**任务说明 1**
网页摘录说这道题可以用哪两种方法来解？
**任务说明 2**
照原文输出网页摘录中从“[題意] 給一個有 n”开始、到“Description: codeforces 920E: Connected Components?”为止的部分，两端的文字都要包括在内。

**网页摘录**

[筆記] Codeforces 920E: Connected Components?

[題意] 給一個有 n 個點的 undirected simple graph，並且告訴你這個 graph 中有 m 條邊被拿掉了，問有幾個 connected components？並且把 connected component 的大小由小到大印出來。
解法很單純，利用 BFS 或 DFS 就可以了，唯獨有一點要特別注意：因為 n 很大 (200,000)所從要維護一條序列，裡面存的是有哪些點還沒被拜訪過，這樣每次從一個點要開始拜訪其他點時只要找還在那條序列中的點就好。


實作如下：

	/*
	* =====================================================================================
	*
	* Filename: 920E.cpp
	*
	* Description: codeforces 920E: Connected Components?
	*
	* Version: 1.0
	* Created: 2018/02/08 (yyyy/mm/dd)
	* Revision: none
	* Compiler: g++14
	*
	* Author: lionking
	* Organization: None
	*
	* =====================================================================================
	*/
	#include <cstdio>
	#include <vector>
	#include <queue>
	#include <algorithm>
	#include <unordered_set>
	constexpr size_t MAX_VAL = 200000;
	template <typename T>
	using uset = std::unordered_set<T>;
	void findCC(const int N, const std::vector< uset<int> >& rm_edge)

**数据摘录**
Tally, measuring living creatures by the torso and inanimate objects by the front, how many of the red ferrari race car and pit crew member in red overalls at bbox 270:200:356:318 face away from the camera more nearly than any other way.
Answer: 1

**输出结果 1**
BFS 或 DFS。

**输出结果 2**
[題意] 給一個有 n 個點的 undirected simple graph，並且告訴你這個 graph 中有 m 條邊被拿掉了，問有幾個 connected components？並且把 connected component 的大小由小到大印出來。
解法很單純，利用 BFS 或 DFS 就可以了，唯獨有一點要特別注意：因為 n 很大 (200,000)所從要維護一條序列，裡面存的是有哪些點還沒被拜訪過，這樣每次從一個點要開始拜訪其他點時只要找還在那條序列中的點就好。


實作如下：

	/*
	* =====================================================================================
	*
	* Filename: 920E.cpp
	*
	* Description: codeforces 920E: Connected Components?